**SELECTED EXCERPT:**
----

Officially nicknamed the “Palmetto State,” South Carolina was the 8th state to join the United States of America on May 23, 1788.
It has a population of 5,148,714 (as of 2019), making it the 23rd most populous state. South Carolina is bordered by the states of North Carolina and Georgia.
With a total of 32,020 square miles (82,932 square kilometers) of land and water, it is the 40th largest state.
The capital of South Carolina is Columbia, located in the state’s center.
That’s enough fast facts about the Palmetto State; let’s jump on the 15 sharp facts about South Carolina!
People have been living in South Carolina for at least 10,000 years!
It’s commonly believed that North America was first populated by a group of people we call the Paleo-Indians sometime around 13,000 BC.
As most theories go, they came into North America via a land bridge at the Bering Strait from the far east of modern-day Russia.
They then spread out and populated the Americas as they sought better hunting grounds and an easier way of life.

----

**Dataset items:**

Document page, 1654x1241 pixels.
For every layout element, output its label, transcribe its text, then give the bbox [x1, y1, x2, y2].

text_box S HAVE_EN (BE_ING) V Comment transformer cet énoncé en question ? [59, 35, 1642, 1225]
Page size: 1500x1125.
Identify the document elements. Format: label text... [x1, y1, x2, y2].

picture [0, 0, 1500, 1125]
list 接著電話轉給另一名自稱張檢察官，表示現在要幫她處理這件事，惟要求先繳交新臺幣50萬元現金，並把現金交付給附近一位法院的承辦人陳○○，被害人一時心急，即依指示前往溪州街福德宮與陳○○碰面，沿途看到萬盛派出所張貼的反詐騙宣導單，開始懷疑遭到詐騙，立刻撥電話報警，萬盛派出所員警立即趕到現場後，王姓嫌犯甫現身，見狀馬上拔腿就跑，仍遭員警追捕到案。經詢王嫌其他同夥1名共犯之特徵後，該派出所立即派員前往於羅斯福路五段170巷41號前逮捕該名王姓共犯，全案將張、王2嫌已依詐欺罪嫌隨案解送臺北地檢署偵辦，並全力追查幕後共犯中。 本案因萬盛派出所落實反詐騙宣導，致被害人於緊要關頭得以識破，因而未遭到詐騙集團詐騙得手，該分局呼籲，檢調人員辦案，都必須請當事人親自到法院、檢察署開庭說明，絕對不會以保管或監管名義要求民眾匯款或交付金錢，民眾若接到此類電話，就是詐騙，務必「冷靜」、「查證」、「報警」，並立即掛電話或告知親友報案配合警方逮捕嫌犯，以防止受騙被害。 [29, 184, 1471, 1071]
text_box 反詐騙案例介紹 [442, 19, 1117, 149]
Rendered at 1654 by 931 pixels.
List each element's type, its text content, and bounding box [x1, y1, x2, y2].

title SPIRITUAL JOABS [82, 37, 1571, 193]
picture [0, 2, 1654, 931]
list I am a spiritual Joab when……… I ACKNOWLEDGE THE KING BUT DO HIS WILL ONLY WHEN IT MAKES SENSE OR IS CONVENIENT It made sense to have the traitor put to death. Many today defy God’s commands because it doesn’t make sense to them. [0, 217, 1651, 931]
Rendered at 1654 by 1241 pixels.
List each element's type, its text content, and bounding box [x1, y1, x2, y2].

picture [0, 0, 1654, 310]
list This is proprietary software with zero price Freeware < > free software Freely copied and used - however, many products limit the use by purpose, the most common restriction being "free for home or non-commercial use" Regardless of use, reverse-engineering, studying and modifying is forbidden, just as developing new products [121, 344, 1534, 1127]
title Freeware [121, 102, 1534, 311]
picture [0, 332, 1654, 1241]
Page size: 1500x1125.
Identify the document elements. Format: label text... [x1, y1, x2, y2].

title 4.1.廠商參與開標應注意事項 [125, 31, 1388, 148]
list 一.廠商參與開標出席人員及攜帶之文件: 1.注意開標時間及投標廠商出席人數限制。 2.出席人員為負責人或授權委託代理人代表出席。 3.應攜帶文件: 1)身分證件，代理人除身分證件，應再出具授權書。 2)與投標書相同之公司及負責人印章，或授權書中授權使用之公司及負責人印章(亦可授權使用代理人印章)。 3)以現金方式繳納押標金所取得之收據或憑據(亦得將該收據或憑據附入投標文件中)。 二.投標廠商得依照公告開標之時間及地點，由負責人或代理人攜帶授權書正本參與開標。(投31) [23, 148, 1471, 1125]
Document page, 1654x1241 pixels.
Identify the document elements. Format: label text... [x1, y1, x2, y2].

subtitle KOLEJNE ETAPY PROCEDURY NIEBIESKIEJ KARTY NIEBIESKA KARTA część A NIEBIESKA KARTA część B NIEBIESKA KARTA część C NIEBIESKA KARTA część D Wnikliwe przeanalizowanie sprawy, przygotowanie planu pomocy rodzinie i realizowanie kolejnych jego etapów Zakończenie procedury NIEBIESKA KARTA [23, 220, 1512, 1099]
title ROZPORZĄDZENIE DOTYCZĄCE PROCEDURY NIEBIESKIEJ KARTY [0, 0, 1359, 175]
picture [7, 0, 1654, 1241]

----

**PARTS OF THE EXERCISE:**
#1 Reproduce the stretch of the South Carolina passage from "It has a population" through "about South Carolina!".
#2 According to the South Carolina passage, on what date did South Carolina become the 8th state to join the United States?
The rows are separate material and have no connection to the South Carolina passage.

**WORKED ANSWERS:**
#1
It has a population of 5,148,714 (as of 2019), making it the 23rd most populous state. South Carolina is bordered by the states of North Carolina and Georgia.
With a total of 32,020 square miles (82,932 square kilometers) of land and water, it is the 40th largest state.
The capital of South Carolina is Columbia, located in the state’s center.
That’s enough fast facts about the Palmetto State; let’s jump on the 15 sharp facts about South Carolina!

#2 May 23, 1788